Вот и Тавтав приехал. Ловко соскочил с нарт и отряхивает с себя снег. Аретваль стала помогать распрягать оленей. Тяжело дышат олени, устали: рты широко открыты, по-собачьи языки высунуты, морды белые от инея, бока вздрагивают судорожно. Аретваль машет руками на распряженных оленей, те бегут вяло, нехотя. Стадо оленей уже перегнали на новое место, и его теперь не видно, но два старых ездовых оленя — моокор — обязательно найдут его по следу.

Тавтав идет в ярангу, снимает кухлянку, лезет в полог, ему сразу же подают большую кружку с горячим ароматным чаем.

Сварилось мясо, женщины достают его из котла крючками, режут мелко-мелко и раскладывают на продолговатые деревянные подносы. Оленина душиста, пахуча, ее много, целые горы. Да и едоков много, полон полог набился.

Поели мяса, вдоволь напились чаю, но спать еще рано. Пастухи смотрят на гостя — старого Аляно — ждут, не расскажет ли он что-нибудь. Аляно обычно словоохотлив. Но устал сегодня старый охотник — не легок пройденный по тундре путь. Почти сто километров от нашего стойбища до участка Туманского. Сонлив взгляд у Аляно.

— Завтра нужно рано выехать, — говорит охотник, — работы дома много, женщины не успевают шкурки выделывать, песец хорошо идет.

Пастухи неторопливо вылезают из полога и идут в другую ярангу, где еще не спят, где можно поговорить, посмеяться, поиграть в карты.

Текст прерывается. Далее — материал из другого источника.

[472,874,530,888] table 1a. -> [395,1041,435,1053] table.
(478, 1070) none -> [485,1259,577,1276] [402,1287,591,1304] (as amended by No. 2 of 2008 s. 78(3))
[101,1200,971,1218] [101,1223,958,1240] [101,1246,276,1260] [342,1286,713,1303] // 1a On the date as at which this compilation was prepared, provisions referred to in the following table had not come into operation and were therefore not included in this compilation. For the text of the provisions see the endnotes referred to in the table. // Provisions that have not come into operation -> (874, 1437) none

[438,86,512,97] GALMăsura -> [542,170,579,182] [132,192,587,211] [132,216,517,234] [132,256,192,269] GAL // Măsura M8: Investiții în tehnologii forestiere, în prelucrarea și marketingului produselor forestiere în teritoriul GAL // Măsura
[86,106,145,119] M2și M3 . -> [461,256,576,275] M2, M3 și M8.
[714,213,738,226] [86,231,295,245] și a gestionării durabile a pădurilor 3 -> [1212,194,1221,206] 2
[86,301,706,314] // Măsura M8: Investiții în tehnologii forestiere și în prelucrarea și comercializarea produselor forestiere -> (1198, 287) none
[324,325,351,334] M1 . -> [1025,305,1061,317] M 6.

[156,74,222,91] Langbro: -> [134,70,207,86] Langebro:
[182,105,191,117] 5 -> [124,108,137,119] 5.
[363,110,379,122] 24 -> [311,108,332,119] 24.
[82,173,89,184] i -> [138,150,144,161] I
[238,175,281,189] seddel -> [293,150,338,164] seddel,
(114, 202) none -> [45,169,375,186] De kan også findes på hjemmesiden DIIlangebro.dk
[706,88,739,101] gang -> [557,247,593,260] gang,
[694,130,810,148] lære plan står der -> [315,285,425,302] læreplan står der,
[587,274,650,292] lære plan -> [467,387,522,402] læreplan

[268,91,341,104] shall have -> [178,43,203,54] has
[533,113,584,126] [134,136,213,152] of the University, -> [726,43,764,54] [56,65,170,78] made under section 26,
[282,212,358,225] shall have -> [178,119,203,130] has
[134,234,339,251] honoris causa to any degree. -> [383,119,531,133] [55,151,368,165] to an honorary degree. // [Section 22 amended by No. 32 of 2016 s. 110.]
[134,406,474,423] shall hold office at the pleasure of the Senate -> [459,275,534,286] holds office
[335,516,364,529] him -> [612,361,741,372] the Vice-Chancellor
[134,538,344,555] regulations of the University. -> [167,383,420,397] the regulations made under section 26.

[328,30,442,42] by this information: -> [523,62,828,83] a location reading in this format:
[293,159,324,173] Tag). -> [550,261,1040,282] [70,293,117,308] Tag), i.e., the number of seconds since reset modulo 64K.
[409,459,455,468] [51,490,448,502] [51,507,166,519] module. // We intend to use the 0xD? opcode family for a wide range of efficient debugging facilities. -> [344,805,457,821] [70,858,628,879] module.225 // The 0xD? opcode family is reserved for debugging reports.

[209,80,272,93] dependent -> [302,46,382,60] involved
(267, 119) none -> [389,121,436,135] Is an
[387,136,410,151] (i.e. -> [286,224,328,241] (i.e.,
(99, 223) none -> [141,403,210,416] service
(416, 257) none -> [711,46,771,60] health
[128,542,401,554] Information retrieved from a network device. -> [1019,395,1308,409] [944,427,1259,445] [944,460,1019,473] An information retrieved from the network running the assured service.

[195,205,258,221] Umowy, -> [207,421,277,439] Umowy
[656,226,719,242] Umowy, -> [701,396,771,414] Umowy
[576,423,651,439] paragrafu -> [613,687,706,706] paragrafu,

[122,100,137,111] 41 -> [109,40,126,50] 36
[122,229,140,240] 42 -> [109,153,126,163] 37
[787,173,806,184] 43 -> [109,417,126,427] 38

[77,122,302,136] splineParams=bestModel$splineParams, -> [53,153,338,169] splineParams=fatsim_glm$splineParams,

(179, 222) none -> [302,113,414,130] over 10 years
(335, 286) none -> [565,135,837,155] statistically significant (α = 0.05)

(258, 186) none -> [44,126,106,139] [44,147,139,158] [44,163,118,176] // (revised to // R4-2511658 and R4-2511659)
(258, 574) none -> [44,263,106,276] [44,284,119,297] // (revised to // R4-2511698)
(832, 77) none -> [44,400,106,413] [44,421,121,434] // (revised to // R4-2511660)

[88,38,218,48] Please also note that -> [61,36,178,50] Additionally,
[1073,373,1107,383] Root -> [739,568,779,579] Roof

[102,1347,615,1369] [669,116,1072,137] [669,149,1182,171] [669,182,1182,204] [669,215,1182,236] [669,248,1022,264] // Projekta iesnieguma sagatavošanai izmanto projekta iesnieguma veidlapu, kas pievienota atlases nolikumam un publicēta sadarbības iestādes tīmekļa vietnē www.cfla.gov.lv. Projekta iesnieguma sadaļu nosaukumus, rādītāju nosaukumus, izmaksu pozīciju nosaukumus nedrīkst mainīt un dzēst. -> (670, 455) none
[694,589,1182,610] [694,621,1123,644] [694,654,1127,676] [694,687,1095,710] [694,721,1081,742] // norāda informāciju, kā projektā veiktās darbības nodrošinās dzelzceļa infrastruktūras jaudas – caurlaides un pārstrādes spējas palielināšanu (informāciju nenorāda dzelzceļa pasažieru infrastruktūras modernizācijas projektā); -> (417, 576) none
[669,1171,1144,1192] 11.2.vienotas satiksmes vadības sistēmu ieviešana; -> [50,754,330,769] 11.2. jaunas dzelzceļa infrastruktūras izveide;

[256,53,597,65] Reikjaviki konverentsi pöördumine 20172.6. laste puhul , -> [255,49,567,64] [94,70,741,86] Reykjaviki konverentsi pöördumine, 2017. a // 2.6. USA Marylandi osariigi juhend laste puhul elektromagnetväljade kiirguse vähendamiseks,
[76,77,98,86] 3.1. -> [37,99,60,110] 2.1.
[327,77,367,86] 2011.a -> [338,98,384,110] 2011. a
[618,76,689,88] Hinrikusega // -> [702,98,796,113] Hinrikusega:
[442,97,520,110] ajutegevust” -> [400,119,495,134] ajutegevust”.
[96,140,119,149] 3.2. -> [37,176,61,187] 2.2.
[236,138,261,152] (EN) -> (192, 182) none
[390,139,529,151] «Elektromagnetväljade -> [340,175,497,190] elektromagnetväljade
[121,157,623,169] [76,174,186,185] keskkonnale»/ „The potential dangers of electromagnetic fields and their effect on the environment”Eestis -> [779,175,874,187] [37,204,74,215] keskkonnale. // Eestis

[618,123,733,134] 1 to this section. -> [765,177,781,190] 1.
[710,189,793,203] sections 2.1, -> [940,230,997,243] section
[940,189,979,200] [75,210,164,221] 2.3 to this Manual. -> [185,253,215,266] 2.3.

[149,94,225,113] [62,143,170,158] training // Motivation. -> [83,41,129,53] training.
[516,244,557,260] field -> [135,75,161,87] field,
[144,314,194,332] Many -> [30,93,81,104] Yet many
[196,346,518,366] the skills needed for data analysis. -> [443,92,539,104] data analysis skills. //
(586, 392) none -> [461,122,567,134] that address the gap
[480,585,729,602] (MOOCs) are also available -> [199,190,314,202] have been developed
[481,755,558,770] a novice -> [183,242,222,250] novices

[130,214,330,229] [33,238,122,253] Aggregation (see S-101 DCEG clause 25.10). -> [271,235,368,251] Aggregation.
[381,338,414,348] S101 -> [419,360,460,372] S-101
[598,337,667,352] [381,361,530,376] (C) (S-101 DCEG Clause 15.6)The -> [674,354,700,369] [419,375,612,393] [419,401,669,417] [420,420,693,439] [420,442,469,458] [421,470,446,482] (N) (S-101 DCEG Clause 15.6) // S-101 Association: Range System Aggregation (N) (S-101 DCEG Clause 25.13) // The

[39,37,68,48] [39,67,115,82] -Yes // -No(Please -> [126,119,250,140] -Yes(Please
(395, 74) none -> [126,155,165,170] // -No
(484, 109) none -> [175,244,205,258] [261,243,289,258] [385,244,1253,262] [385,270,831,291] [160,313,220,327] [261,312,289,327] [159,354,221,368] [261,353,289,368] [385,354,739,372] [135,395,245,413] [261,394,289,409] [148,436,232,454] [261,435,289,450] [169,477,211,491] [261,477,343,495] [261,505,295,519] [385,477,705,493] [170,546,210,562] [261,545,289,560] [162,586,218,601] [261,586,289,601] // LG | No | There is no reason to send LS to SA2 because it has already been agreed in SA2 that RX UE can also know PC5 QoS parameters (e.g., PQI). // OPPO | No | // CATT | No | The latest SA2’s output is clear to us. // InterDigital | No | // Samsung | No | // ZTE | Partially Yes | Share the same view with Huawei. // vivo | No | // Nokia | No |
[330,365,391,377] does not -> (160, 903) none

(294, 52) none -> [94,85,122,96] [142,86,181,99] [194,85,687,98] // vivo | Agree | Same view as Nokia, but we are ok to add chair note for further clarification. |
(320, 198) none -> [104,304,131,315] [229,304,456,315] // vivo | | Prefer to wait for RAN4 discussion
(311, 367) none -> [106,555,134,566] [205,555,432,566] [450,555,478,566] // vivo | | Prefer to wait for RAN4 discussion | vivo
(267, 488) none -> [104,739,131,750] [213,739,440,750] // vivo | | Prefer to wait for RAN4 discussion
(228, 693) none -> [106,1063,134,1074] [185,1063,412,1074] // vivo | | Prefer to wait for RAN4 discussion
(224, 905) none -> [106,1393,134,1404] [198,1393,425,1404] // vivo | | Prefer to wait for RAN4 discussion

Всю прошлую неделю в бригаде ложились спать поздно, далеко за полночь. Приезжала совхозная кинопередвижка. Монотонно трещал в яранге движок, заботливо укрытый с ветреной сторону шкурами, и оленеводы, затаив дыхание, забыв о чае, давно остывшем в кружках, не отрываясь следили за экраном. Каждый вечер умудрялись просмотреть по два, а то и по три фильма. Киномеханик — русоволосый веселый парень — торопился: пока стоит хорошая погода, нужно успеть побывать во всех пяти соседних бригадах. Но в день отъезда, когда уже были показаны все фильмы, разразилась пурга. Она бушевала долго, и пастухи по нескольку раз смотрели одни и те же кинокартины. Но теперь вопрос о показе очередного фильма решался голосованием. После ужина киномеханик обычно спрашивал:

— Что будем крутить?

Тут поднимался галдеж: одни просили показать «Алитета», другие — «Развод по-итальянски», третьи — «Александра Невского», а Аканто, как всегда, просил показать фильм о путешественнике Арсеньеве и его проводнике Дерсу Узала.

— Узалу давай! Узалу давай! — кричал бригадир.

Шум, крик — не понять, кому что нужно. Тогда киномеханик просил голосовать. За «Алитета» — двое, за «Развод по-итальянски» — двое, за «Невского» — трое, за «Дерсу» — шесть человек: все пять женщин и Аканто.